Его глаза, невидимые ей, были обращены к бетонному полю, расчерченному желтыми линиями разметки, куда неспешно выруливали самолеты, готовившиеся к разбегу перед взлетом. Поколебавшись, она двинулась по проходу справа, чтобы подойти к нему незаметно. Проскользнув мимо гудящего холодильника, быстро и бесшумно подошла вплотную к ожидавшему ее молодому человеку и, коснувшись затылка, легонько взъерошила ему волосы. На бумажной скатерти красовался ее портрет.

– Ты долго меня ждешь? – спросила она.

– Брось, ты почти вовремя. Вот скоро мне действительно придется долго тебя ждать…

– И сколько же ты здесь сидишь?

– Понятия не имею. Ты такая красивая! Да садись же!

Улыбнувшись, она посмотрела на часы:

– Через час я улетаю.

– Сделаю все, чтобы ты опоздала! Чтобы никогда не попала на этот чертов рейс!

– Тогда я отчаливаю отсюда через две минуты, – заявила она и опустилась на стул.

– Ладно, обещаю, больше не буду. Смотри, что я тебе принес.

Он достал черный пластиковый пакет, положил на стол и пальцем пододвинул к ней. Она наклонила голову набок, в свойственной ей манере спрашивая: «Что это?» Прекрасно понимая ее мимику, он ответил глазами: «Открой». В пакете лежал маленький фотоальбом.

Он открыл его.

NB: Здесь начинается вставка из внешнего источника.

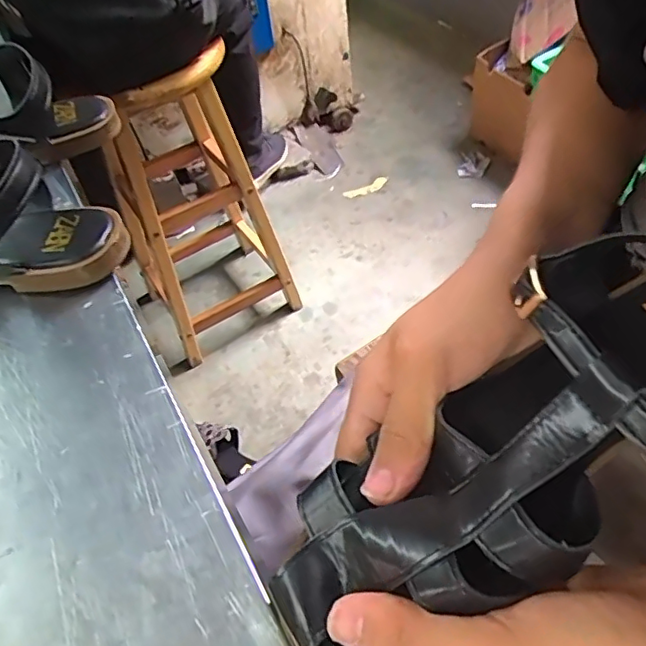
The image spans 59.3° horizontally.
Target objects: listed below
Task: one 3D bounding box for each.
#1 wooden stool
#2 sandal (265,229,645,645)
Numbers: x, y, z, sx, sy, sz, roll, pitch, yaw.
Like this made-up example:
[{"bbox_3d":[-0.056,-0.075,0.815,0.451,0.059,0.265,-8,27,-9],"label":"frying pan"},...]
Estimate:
[{"bbox_3d":[-0.265,-0.249,1.143,0.272,0.611,0.293,-27,52,-15],"label":"wooden stool"},{"bbox_3d":[0.074,0.045,0.222,0.222,0.058,0.077,-36,54,-3],"label":"sandal"}]

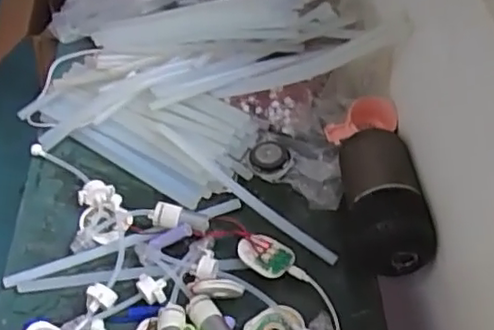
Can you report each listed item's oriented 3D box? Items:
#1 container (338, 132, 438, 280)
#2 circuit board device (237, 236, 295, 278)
[{"bbox_3d":[0.147,0.035,0.676,0.079,0.070,0.161,2,48,0],"label":"container"},{"bbox_3d":[0.019,0.094,0.661,0.059,0.017,0.048,18,50,14],"label":"circuit board device"}]

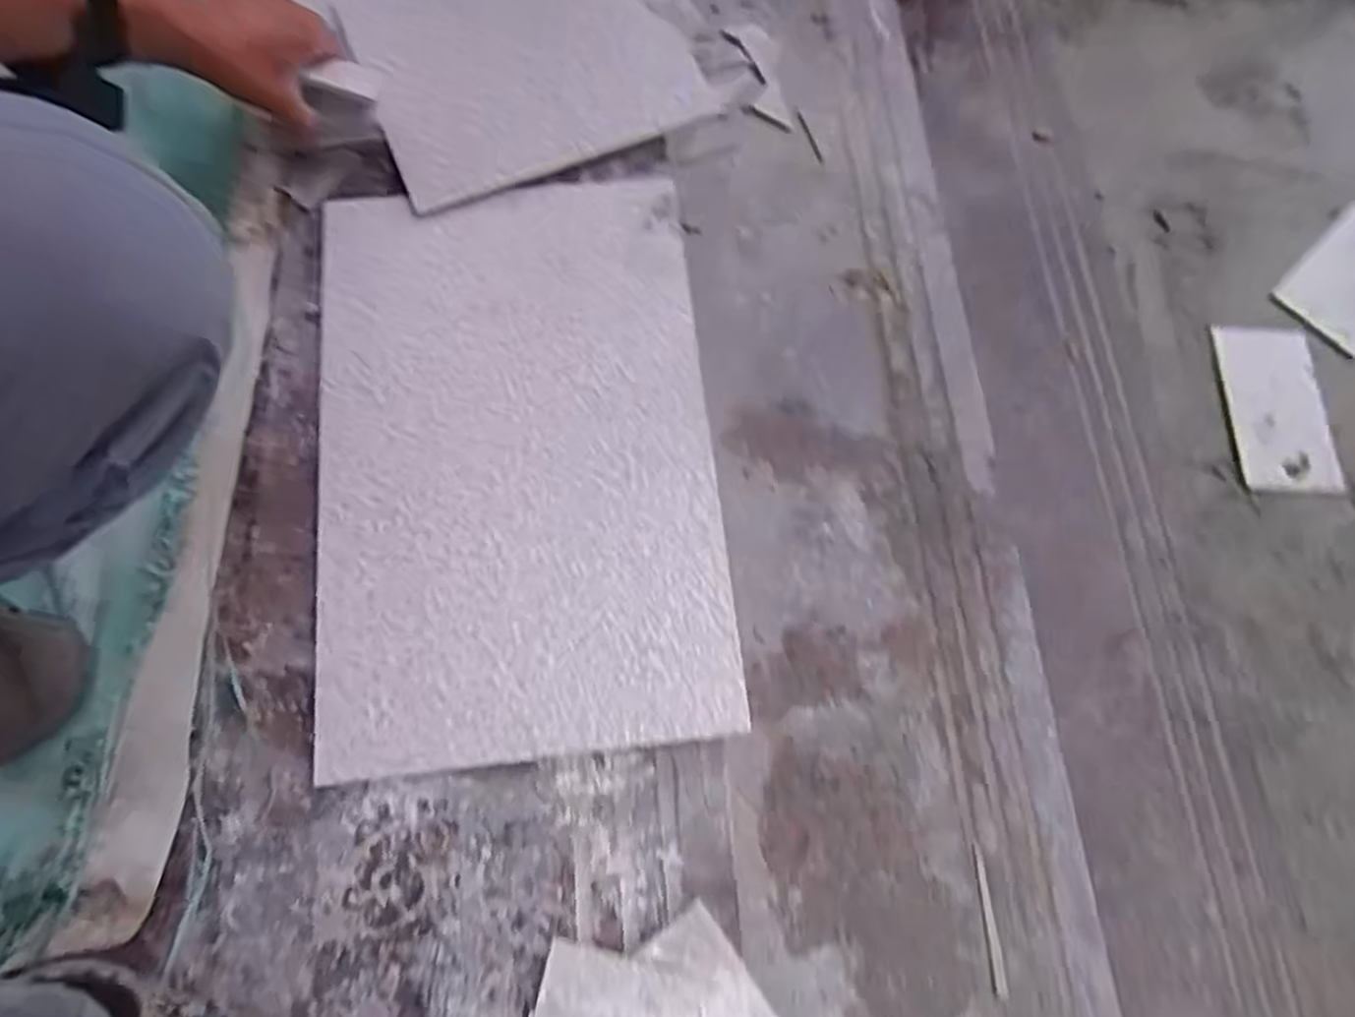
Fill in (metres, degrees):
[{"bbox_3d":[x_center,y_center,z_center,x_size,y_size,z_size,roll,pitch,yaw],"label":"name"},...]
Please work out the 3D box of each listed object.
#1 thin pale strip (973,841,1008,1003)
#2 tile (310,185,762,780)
[{"bbox_3d":[0.292,0.385,0.712,0.012,0.004,0.125,-3,71,-4],"label":"thin pale strip"},{"bbox_3d":[-0.129,-0.054,0.615,0.305,0.013,0.493,-6,72,-5],"label":"tile"}]

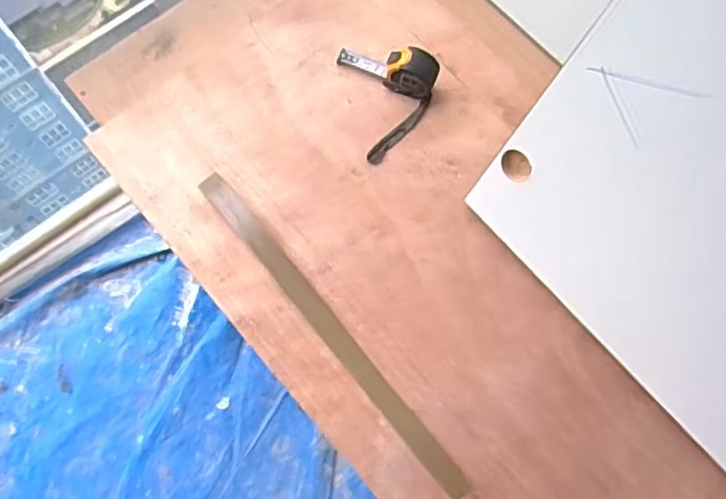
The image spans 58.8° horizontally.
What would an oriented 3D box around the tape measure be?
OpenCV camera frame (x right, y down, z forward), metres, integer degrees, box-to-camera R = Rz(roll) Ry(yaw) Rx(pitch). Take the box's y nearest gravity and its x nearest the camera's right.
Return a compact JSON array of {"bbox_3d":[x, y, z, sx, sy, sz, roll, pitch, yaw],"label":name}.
[{"bbox_3d":[0.040,-0.194,0.762,0.110,0.055,0.150,-16,73,-5],"label":"tape measure"}]

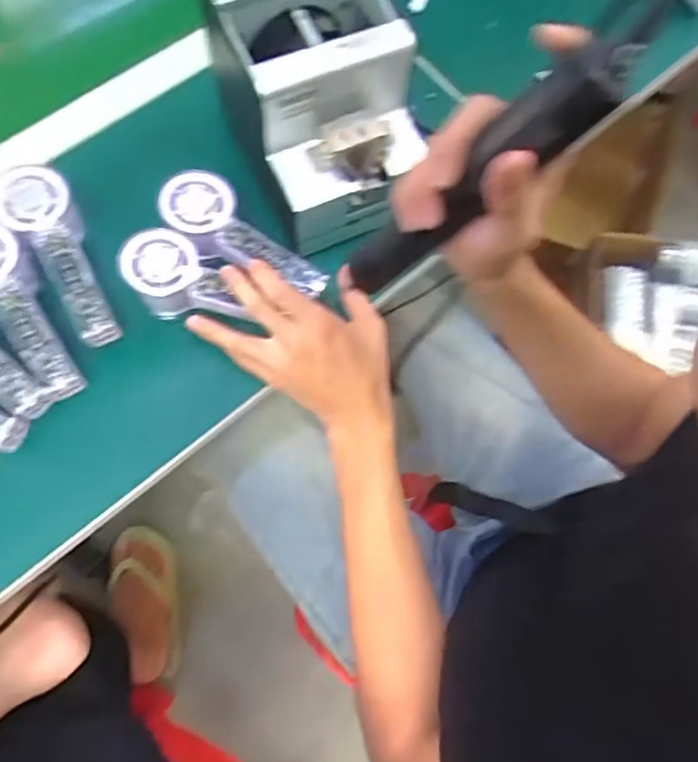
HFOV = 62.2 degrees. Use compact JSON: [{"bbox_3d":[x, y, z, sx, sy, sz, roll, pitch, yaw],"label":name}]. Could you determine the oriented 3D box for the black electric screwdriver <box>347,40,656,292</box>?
[{"bbox_3d":[0.063,-0.106,0.321,0.031,0.195,0.031,-6,69,-41],"label":"black electric screwdriver"}]

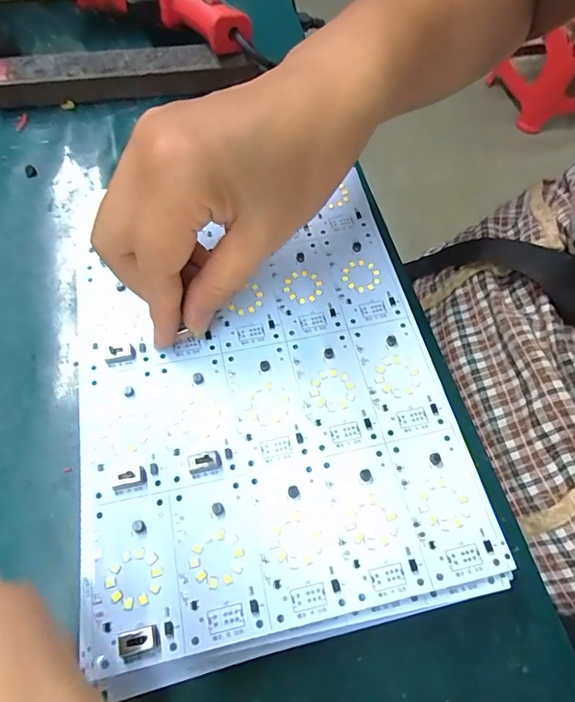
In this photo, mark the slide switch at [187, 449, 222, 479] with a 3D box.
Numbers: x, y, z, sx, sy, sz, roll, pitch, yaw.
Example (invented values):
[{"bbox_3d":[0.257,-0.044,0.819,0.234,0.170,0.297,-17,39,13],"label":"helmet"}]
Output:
[{"bbox_3d":[-0.036,0.048,0.197,0.014,0.005,0.010,-12,64,-9],"label":"slide switch"}]

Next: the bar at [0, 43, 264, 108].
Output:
[{"bbox_3d":[-0.119,-0.201,0.336,0.183,0.025,0.027,-8,64,-7],"label":"bar"}]

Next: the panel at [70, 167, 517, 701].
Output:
[{"bbox_3d":[-0.011,0.019,0.215,0.163,0.006,0.200,-11,64,-9],"label":"panel"}]

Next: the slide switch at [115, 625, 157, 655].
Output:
[{"bbox_3d":[-0.055,0.105,0.166,0.014,0.005,0.007,-8,64,-8],"label":"slide switch"}]

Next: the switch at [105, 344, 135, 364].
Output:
[{"bbox_3d":[-0.081,0.000,0.219,0.014,0.006,0.009,-13,64,-10],"label":"switch"}]

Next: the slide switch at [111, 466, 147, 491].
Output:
[{"bbox_3d":[-0.067,0.053,0.193,0.014,0.005,0.008,-11,64,-9],"label":"slide switch"}]

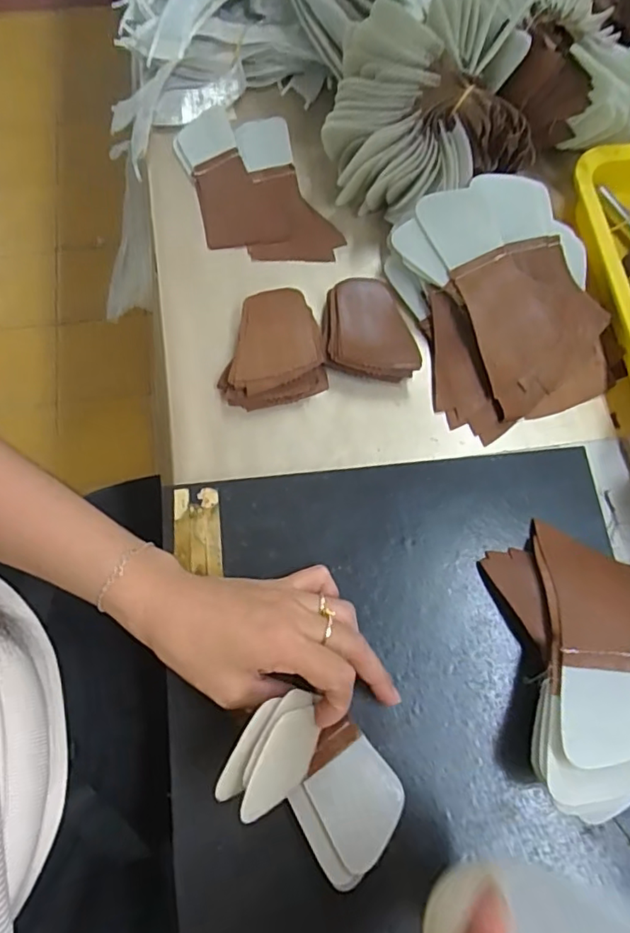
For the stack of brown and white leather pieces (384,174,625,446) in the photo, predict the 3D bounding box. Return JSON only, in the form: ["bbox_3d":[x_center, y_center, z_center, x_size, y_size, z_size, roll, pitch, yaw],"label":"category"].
[{"bbox_3d":[0.151,-0.127,0.436,0.148,0.067,0.176,-18,74,-7],"label":"stack of brown and white leather pieces"}]

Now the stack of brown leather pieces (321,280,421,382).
[{"bbox_3d":[0.042,-0.108,0.444,0.070,0.018,0.080,-1,73,-2],"label":"stack of brown leather pieces"}]

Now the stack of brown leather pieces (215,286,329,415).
[{"bbox_3d":[-0.036,-0.094,0.440,0.079,0.025,0.089,-10,73,-5],"label":"stack of brown leather pieces"}]

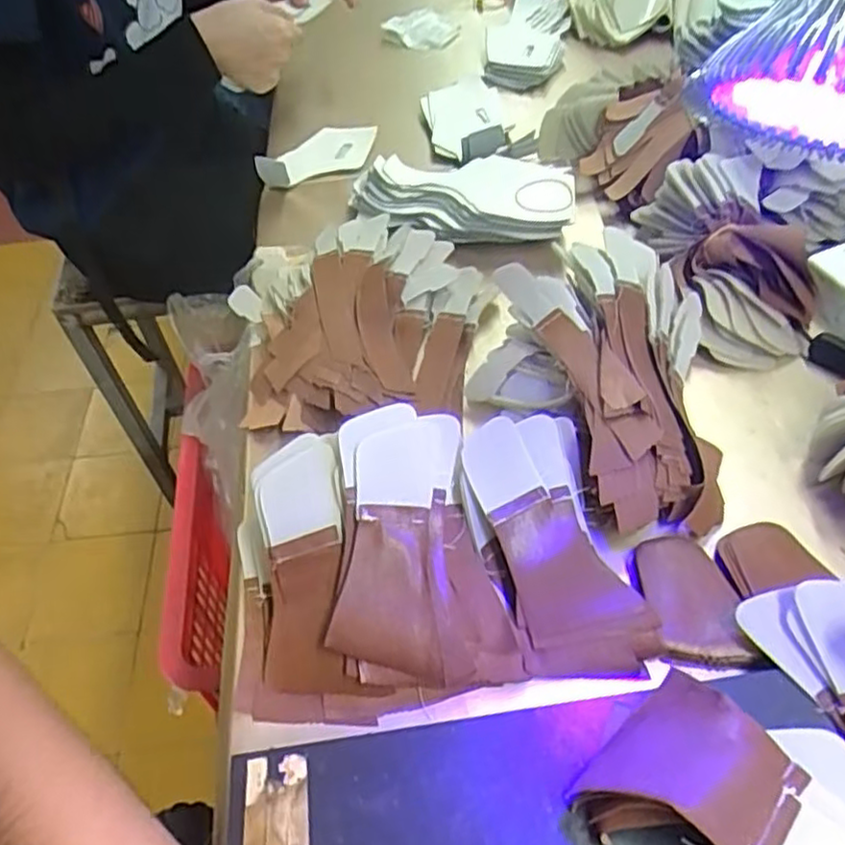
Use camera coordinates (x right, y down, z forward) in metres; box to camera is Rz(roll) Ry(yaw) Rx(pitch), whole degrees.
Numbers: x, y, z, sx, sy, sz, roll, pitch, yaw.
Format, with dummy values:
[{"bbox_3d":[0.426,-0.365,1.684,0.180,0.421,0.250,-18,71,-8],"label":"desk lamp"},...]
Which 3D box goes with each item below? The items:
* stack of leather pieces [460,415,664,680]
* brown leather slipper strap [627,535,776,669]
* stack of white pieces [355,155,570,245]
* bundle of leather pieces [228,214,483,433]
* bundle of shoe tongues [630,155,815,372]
[{"bbox_3d":[0.077,0.071,0.433,0.083,0.035,0.162,-11,51,-5],"label":"stack of leather pieces"},{"bbox_3d":[0.160,0.105,0.418,0.061,0.011,0.084,-1,50,3],"label":"brown leather slipper strap"},{"bbox_3d":[0.034,-0.214,0.663,0.210,0.035,0.095,4,51,7],"label":"stack of white pieces"},{"bbox_3d":[-0.052,-0.093,0.588,0.207,0.035,0.240,-10,50,-4],"label":"bundle of leather pieces"},{"bbox_3d":[0.251,-0.134,0.571,0.106,0.092,0.189,-11,65,-5],"label":"bundle of shoe tongues"}]

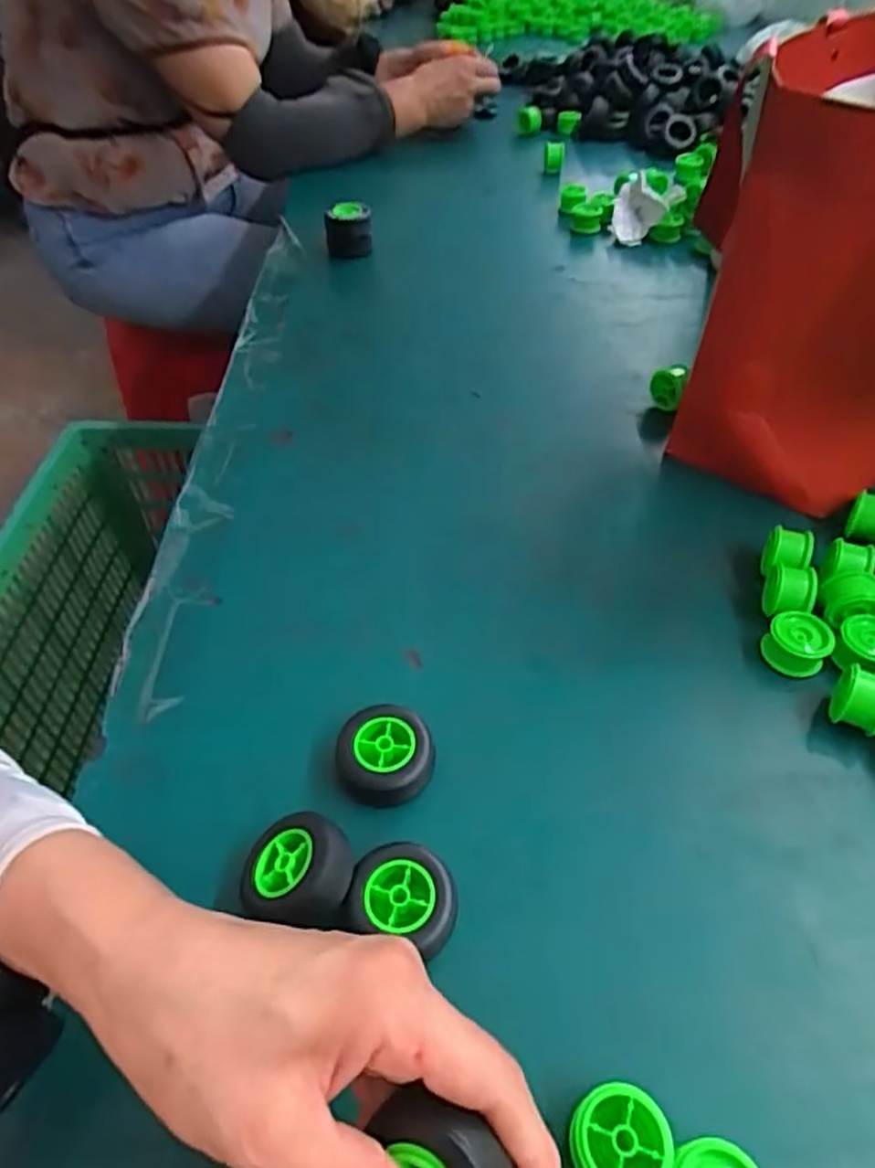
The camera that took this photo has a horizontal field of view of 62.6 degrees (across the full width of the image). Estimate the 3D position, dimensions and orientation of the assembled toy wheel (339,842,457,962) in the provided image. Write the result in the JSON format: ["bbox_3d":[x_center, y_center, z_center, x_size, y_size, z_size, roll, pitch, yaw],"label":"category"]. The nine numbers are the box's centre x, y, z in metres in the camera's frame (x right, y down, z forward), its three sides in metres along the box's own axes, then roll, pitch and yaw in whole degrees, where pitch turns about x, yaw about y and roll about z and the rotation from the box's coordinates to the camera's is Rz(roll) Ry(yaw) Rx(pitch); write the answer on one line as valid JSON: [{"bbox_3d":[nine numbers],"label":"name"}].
[{"bbox_3d":[-0.014,0.141,0.321,0.045,0.025,0.042,0,47,0],"label":"assembled toy wheel"}]

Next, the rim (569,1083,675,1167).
[{"bbox_3d":[0.066,0.207,0.265,0.035,0.026,0.033,0,47,0],"label":"rim"}]

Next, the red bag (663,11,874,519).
[{"bbox_3d":[0.283,-0.230,0.501,0.213,0.261,0.287,6,48,7],"label":"red bag"}]

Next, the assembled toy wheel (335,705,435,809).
[{"bbox_3d":[-0.027,0.089,0.368,0.048,0.024,0.049,0,47,0],"label":"assembled toy wheel"}]

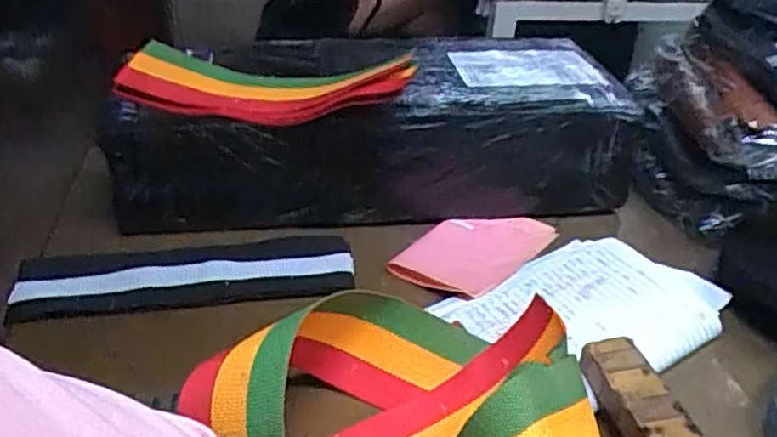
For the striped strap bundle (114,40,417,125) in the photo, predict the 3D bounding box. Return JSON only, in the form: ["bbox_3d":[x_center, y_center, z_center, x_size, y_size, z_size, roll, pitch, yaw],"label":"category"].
[{"bbox_3d":[-0.117,-0.128,0.615,0.285,0.072,0.083,13,34,17],"label":"striped strap bundle"}]

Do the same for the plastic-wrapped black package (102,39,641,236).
[{"bbox_3d":[-0.020,-0.096,0.723,0.503,0.129,0.215,-1,34,-5],"label":"plastic-wrapped black package"}]

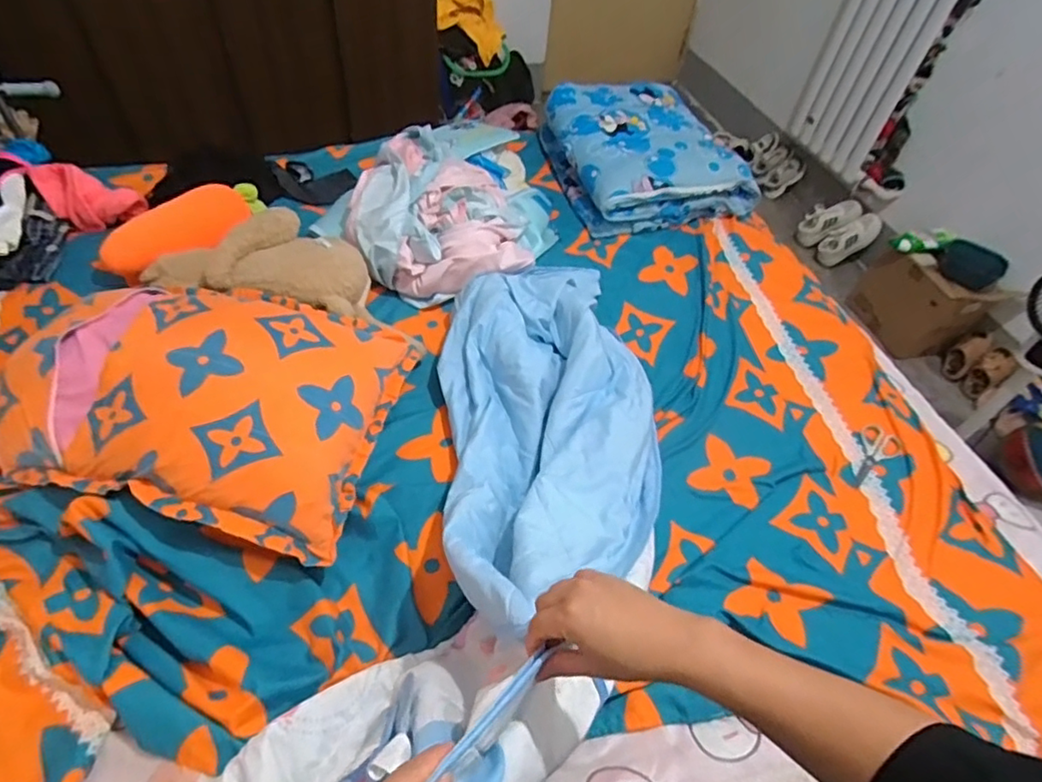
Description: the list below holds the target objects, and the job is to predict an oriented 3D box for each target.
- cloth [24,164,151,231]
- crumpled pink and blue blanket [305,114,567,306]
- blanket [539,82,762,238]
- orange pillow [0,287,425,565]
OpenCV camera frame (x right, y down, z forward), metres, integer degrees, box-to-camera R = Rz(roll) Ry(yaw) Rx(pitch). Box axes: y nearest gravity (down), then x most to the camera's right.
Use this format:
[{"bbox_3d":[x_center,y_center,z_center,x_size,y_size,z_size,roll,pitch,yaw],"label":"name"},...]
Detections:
[{"bbox_3d":[-1.011,-0.446,1.338,0.231,0.103,0.108,11,52,3],"label":"cloth"},{"bbox_3d":[-0.142,-0.480,1.421,0.491,0.167,0.639,34,56,19],"label":"crumpled pink and blue blanket"},{"bbox_3d":[0.351,-0.673,1.627,0.480,0.168,0.509,-12,54,-16],"label":"blanket"},{"bbox_3d":[-0.533,-0.027,0.949,0.614,0.153,0.445,14,52,5],"label":"orange pillow"}]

Первая черно-белая фотография: лицом к лицу, положив руки друг другу на плечи, стоят два двухлетних малыша.

– Самый старый наш снимок, который я сумел отыскать, – пояснил он. Перевернул лист и продолжал: – Вот на этой мы с тобой в Новый год, не помню какой, но нам тут и десяти еще нет, это точно. По-моему, это тот год, когда я подарил тебе мой крестильный образок.

Сьюзен расстегнула пуговичку на блузке и достала висящий на цепочке медальон с изображением святой Терезы, с которым никогда не расставалась. Перевернув еще несколько страниц, Сьюзен перебила Филипа:

– А тут нам по тринадцать, это в саду твоих родителей. Я только что тебя поцеловала, и не только губами, а языком, и ты мне сказал: «Какая гадость!» Это был наш первый поцелуй. А вот здесь мы двумя годами позже, и тут уже я сочла отвратительным твое предложение спать вместе.

На следующей странице Филип снова перехватил инициативу:

– Зато год спустя, после вот этой вечеринки, если память мне не изменяет, ты уже вовсе не считала это отвратительным.

Каждый квадратик глянцевой бумаги хранил в себе частичку их общего детства. Сьюзен остановила Филипа:

– Ты проскочил целых полгода. Разве нет фотографий с похорон моих родителей? А ведь именно тогда, как мне кажется, я сочла тебя страшно сексуальным!

– Ну и шутки у тебя, Сьюзен!

– А я не шучу. Да, тогда я почувствовала, что ты сильней меня, и это очень меня поддержало. Знаешь, я никогда не забуду…

– Перестань…

– …что ты сходил и принес мамино обручальное кольцо во время службы.

– Ладно, может, сменим тему?

– По-моему, именно ты каждый год напоминал мне о печальной дате. И на целую неделю становился таким внимательным, заботливым и предупредительным.

– Давай поговорим о чем-нибудь другом?

– Валяй, переворачивай страницу, будем стариться дальше.

Он замер и посмотрел на нее потемневшими глазами. Улыбнувшись, она продолжила:

– Я знала, что это эгоизм с моей стороны – позволять тебе провожать меня.

– Сьюзен, зачем ты это делаешь?

– Чтобы мечта стала реальностью. Я не хочу закончить как мои родители, Филип. Всю свою жизнь они только и делали, что выплачивали кредиты. Чего ради? Чтобы погибнуть, врезавшись в дерево на только что купленной классной тачке? Вся их жизнь уместилась в две секунды вечерних новостей, которые я смотрела по отличному, правда, еще не оплаченному, телеку. Я никого и ни за что не осуждаю, Филип, но я хочу другого, ведь, заботясь о людях, я чувствую себя живой.